De rechtbank heeft de procedure in beide vorderingen gezamenlijk behandeld. De rechtbank oordeelt dat de Gemeente bevoegd was om baatbelasting te heffen en dat de overeenkomst niet nietig is, ook al was artikel 42 van de Wet op de Ruimtelijke Ordening niet van toepassing. De rechtbank concludeert dat de eisers niet in een slechtere positie zijn gekomen door de keuze voor de overeenkomst in plaats van baatbelasting. De rechtbank wijst de vorderingen van de eisers af en veroordeelt hen in de proceskosten. De Gemeente wordt in reconventie veroordeeld tot betaling van een bedrag van € 476,44 per jaar aan de Gemeente, met wettelijke rente vanaf de opeisbaarheid van de termijnen.

Uitspraak

vonnis
RECHTBANK MIDDELBURG
FOR
Sector civiel recht
zaaknummer / rolnummer: 66772 / HA ZA 09-117
Vonnis van 10 november 2010
in de zaak van
1. de besloten vennootschap [eiser in conventie, verweerder in reconventie sub 1],
gevestigd te Sluis,
2. [eiser in conventie, verweerder in reconventie sub 2],
wonende te Sluis,
eisers in conventie,
verweerders in reconventie,
advocaat mr. J. Boogaard te Middelburg
tegen
de publiekrechtelijke rechtspersoon
GEMEENTE SLUIS,
zetelend te Oostburg,
gedaagde in conventie,
eiseres in reconventie,
advocaat mr. U.T. Hoekstra te Middelburg
Eisers zullen hierna [eisers in conventie, verweerders in reconventie](gezamenlijk) worden genoemd en gedaagde de Gemeente.
De procedure
Het verloop van de procedure blijkt uit:
- de dagvaarding
- de conclusie van antwoord in conventie en van eis in reconventie
- de conclusie van repliek, tevens vermeerdering van eis, in conventie en van antwoord in reconventie
- de conclusie van dupliek in conventie en van repliek in reconventie
- de conclusie van dupliek in reconventie
Ten slotte is vonnis bepaald.
De feiten
[eiser in conventie, verweerder in reconventie] heeft een bedrijfspand met woning in het centrumgebied van Sluis.
2.2. Bij besluit van 16 maart 2000 heeft de Gemeente, met verwijzing naar artikel 222 van de Gemeentewet en de artikelen 3 en 4 van de “Exploitatieverordening gemeente Sluis-Aardenburg 1996” (verder: de Exploitatieverordening) een bekostigingsbesluit vastgesteld, strekkend tot gedeeltelijk verhaal van de kosten van in opdracht van de Gemeente verrichte werkzaamheden. Die werkzaamheden hebben in de periode van 1 mei 2000 tot en met 31 juli 2001 plaatsgevonden in het kader van herinrichting van dat centrumgebied en omvatten het aanbrengen van sierbestrating, het plaatsen of vervangen van straatmeubilair, het aanbrengen van groenvoorzieningen en het omleggen van kabels en leidingen.

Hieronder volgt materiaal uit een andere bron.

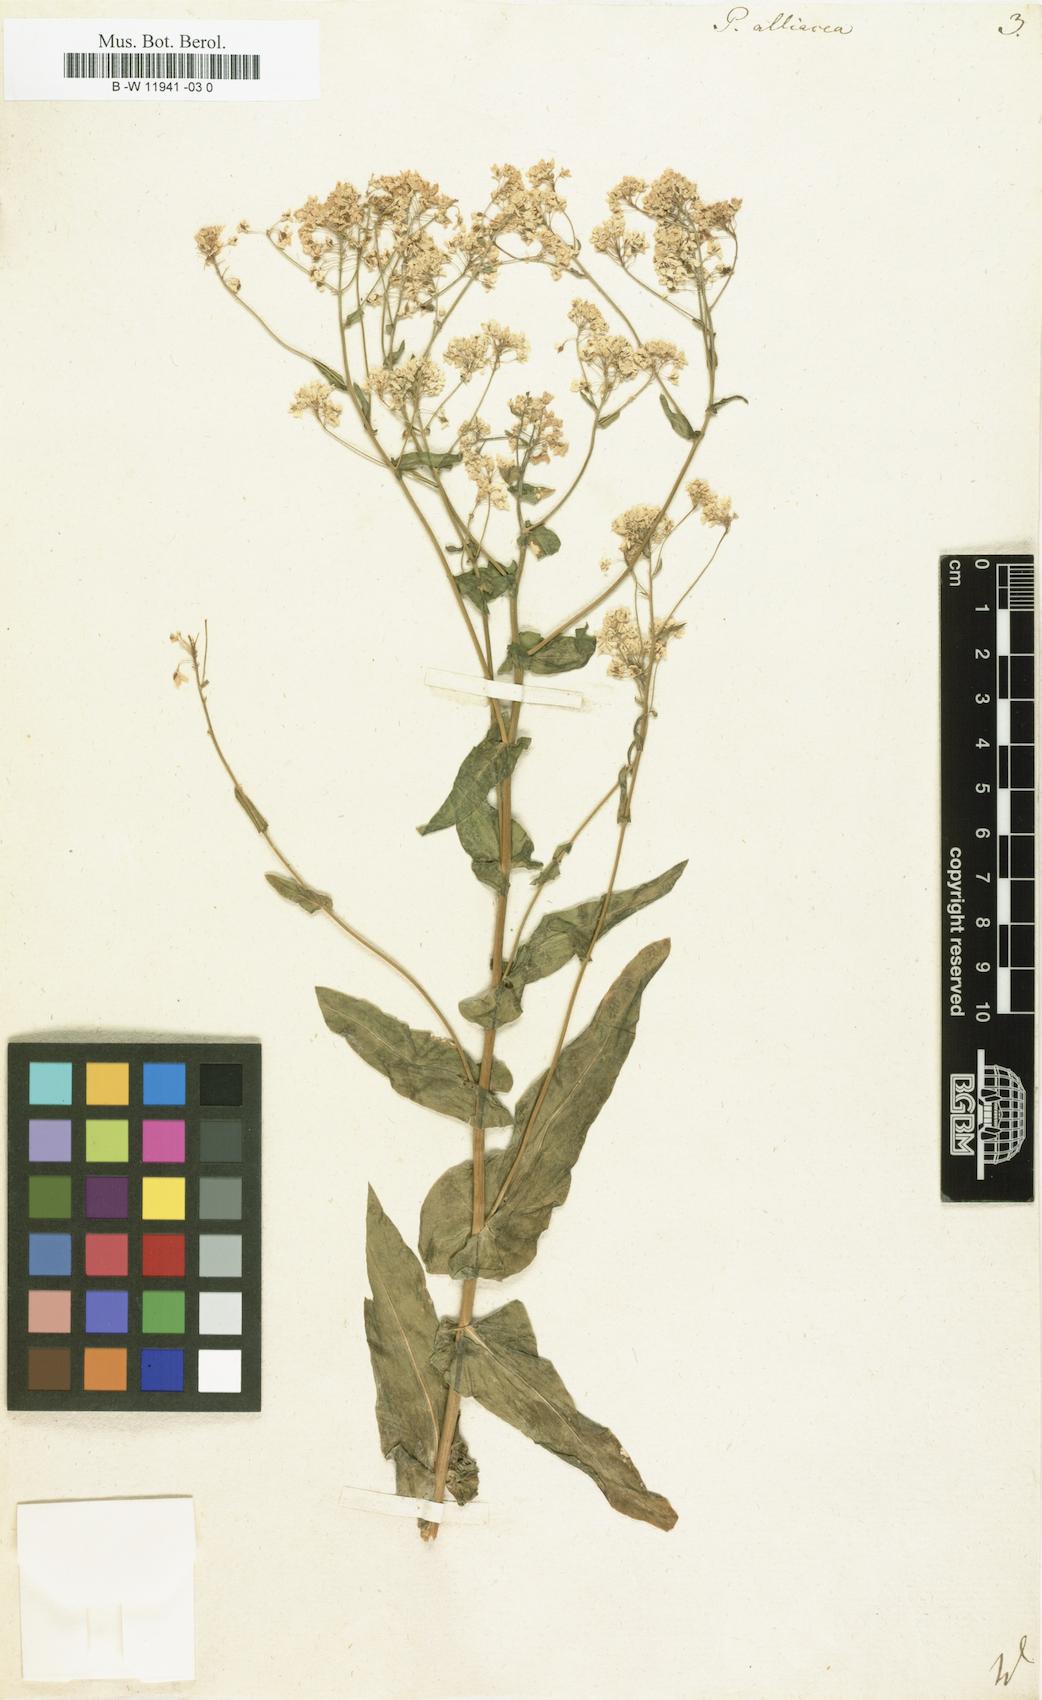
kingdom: Plantae
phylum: Tracheophyta
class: Magnoliopsida
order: Brassicales
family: Brassicaceae
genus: Peltaria
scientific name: Peltaria alliacea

2.3. De Gemeente was voornemens (een deel van) de met de herinrichting gemoeide kosten via het opleggen van een baatbelasting te verhalen. Na verzet van een aantal belanghebbende eigenaren, onder wie [eiser in conventie, verweerder in reconventie sub 2], is gekozen voor een duaal traject in die zin dat met een aantal eigenaren exploitatieovereenkomsten zijn gesloten en dat ten aanzien van anderen inning via baatbelasting heeft plaatsgevonden. Aan [eiser in conventie, verweerder in reconventie] is in december 2000 een exploitatie-overeenkomst voorgelegd, die door partijen op 22 november 2001is ondertekend (verder: de overeenkomst). In de aanhef van de overeenkomst is vermeld dat de Gemeente de overeenkomst sluit ter uitvoering van het onder 2.2. van dit vonnis genoemde besluit en dat partijen besloten hebben te komen tot een overeenkomst als bedoeld in artikel 42 van de Wet op de Ruimtelijke Ordening (oud), verder:WRO, met inachtneming van de Exploitatieverordening. Krachtens die overeenkomst dient [eiser in conventie, verweerder in reconventie] aan de Gemeente gedurende een periode van twintig jaar jaarlijks € 476,44 te voldoen; inmiddels heeft [eiser in conventie, verweerder in reconventie sub 2] acht termijnen voldaan.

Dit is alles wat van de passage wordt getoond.